By Nelson Ayivor

Speaking at the Accra Reset – Addis Reckoning forum on the sidelines of the AU Summit, President John Dramani Mahama has announced a historic departure from Ghana’s thirty-year dependence on international syndicated loans for cocoa purchases.
Citing a structural crisis that has long crippled the nation’s industrial potential, the President revealed that Ghana will now pivot to domestic bonds to fund its cocoa harvests. This move is designed to reclaim sovereignty over the nation’s “brown gold,” allowing the state to bypass restrictive collateral agreements that force the shipment of raw beans abroad while local processing plants sit under capacity.
“To buy cocoa from our own farmers, we rely on funding from outside, and you know what the collateral for the funding is, our own cocoa beans. So you have to collateralise the beans to the financier, buy the beans, and just ship them, and they pay you the international market price.
“One of the key decisions we’ve taken is that we’re going to stop foreign funding for the purchase of our cocoa. We are going to raise domestic bonds. We have enough Cedis in Ghana to pay for our cocoa.”

For decades, Ghana has relied on a revolving door of foreign credit to pay its farmers. However, the President detailed how this system recently backfired during a period of market volatility where international prices plummeted from $7,200 to $4,200 per tonne.
Because these foreign loans are collateralized against the actual cocoa beans, the Ghana Cocoa Board (COCOBOD) is legally bound to export the raw product to satisfy international financiers, even when domestic economic logic dictates otherwise.
This “financing trap” has created a scenario where the state loses money during price fluctuations and currency shifts, as the gap between the fixed producer price and the dwindling international market value cannot be bridged without external permission.
Unlocking Local Processing Capacity
The most significant casualty of the foreign funding model has been Ghana’s industrialization agenda.
President Mahama revealed that while Ghana possesses the infrastructure to process 400,000 tonnes of cocoa beans locally, these facilities have been starved of raw materials because the beans are “pre-sold” to foreign lenders before they even leave the farm.
By switching to domestic financing, the government intends to decouple the beans from foreign debt, finally feeding the nation’s factories. “Now, if we buy the beans ourselves, we can take 400,000 tonnes out of the beans and give to our local processors to add value,” President Mahama added.

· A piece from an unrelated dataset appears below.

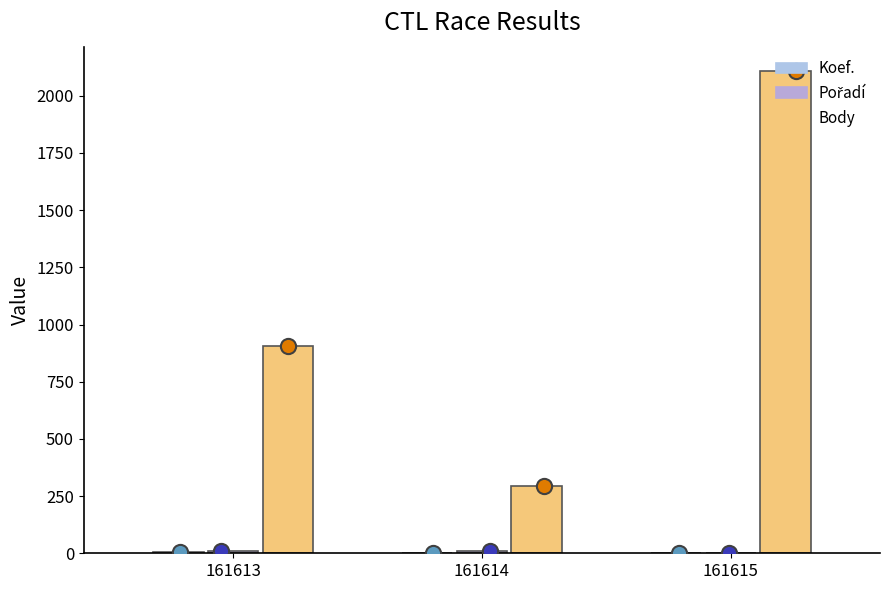

Which series contains the highest Y value?

Body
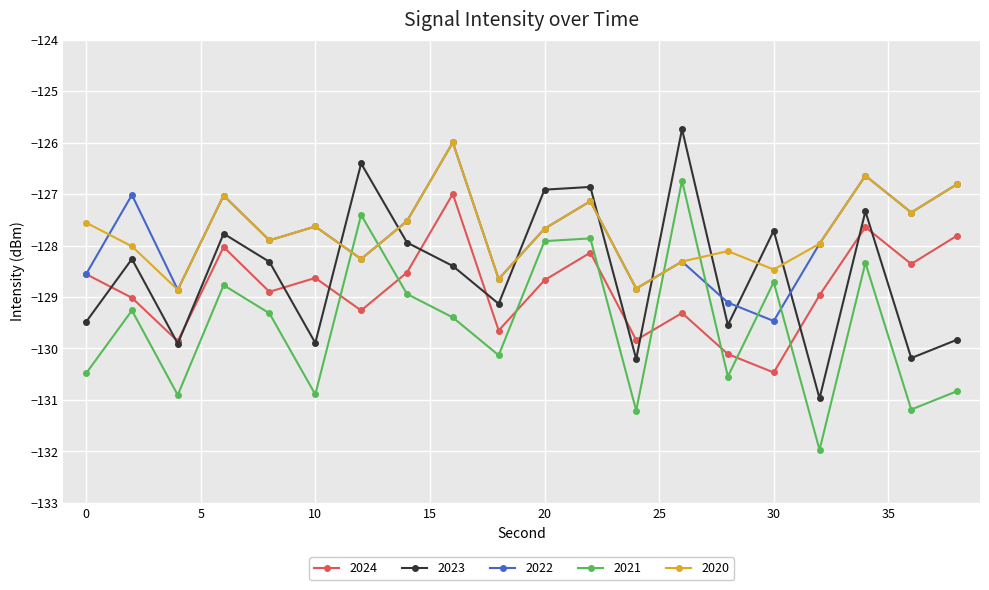

True or false: 2023 has more than 0 points higher than both neighbors.

True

By retaining these 400,000 tonnes for local value addition, Ghana can transition from an exporter of raw materials to a dominant player in the semi-finished and finished cocoa markets. This shift is expected to create thousands of specialized jobs and retain a significantly higher percentage of the global cocoa value chain within the Ghanaian economy.
The President’s proposal centers on the belief that the Ghanaian financial market has matured enough to support its own most valuable commodity. By raising Cedi-denominated domestic bonds, the government eliminates the exchange rate risks associated with dollar-denominated loans and keeps the interest payments within the local banking sector.
This strategy aligns with the broader Accra Reset agenda, which seeks to reduce Ghana’s vulnerability to external shocks and international credit rating downgrades. President Mahama emphasized that having “enough Cedis in Ghana,” to facilitate this trade is a testament to the country’s growing fiscal resilience.
The move to end foreign syndication marks a definitive end to what many economists have called a “colonial” financial structure. Under the new roadmap, the 70% producer price policy will be supported by a more flexible domestic fund that can better absorb global price dips without triggering a national liquidity crisis.
As the AU Summit continues, Mahama’s “Addis Reckoning” serves as a bold signal to the international community that Ghana is no longer willing to pledge its future harvests for short-term liquidity.
The focus has shifted toward ownership, industrialization, and the long-awaited mastery of its own natural resources.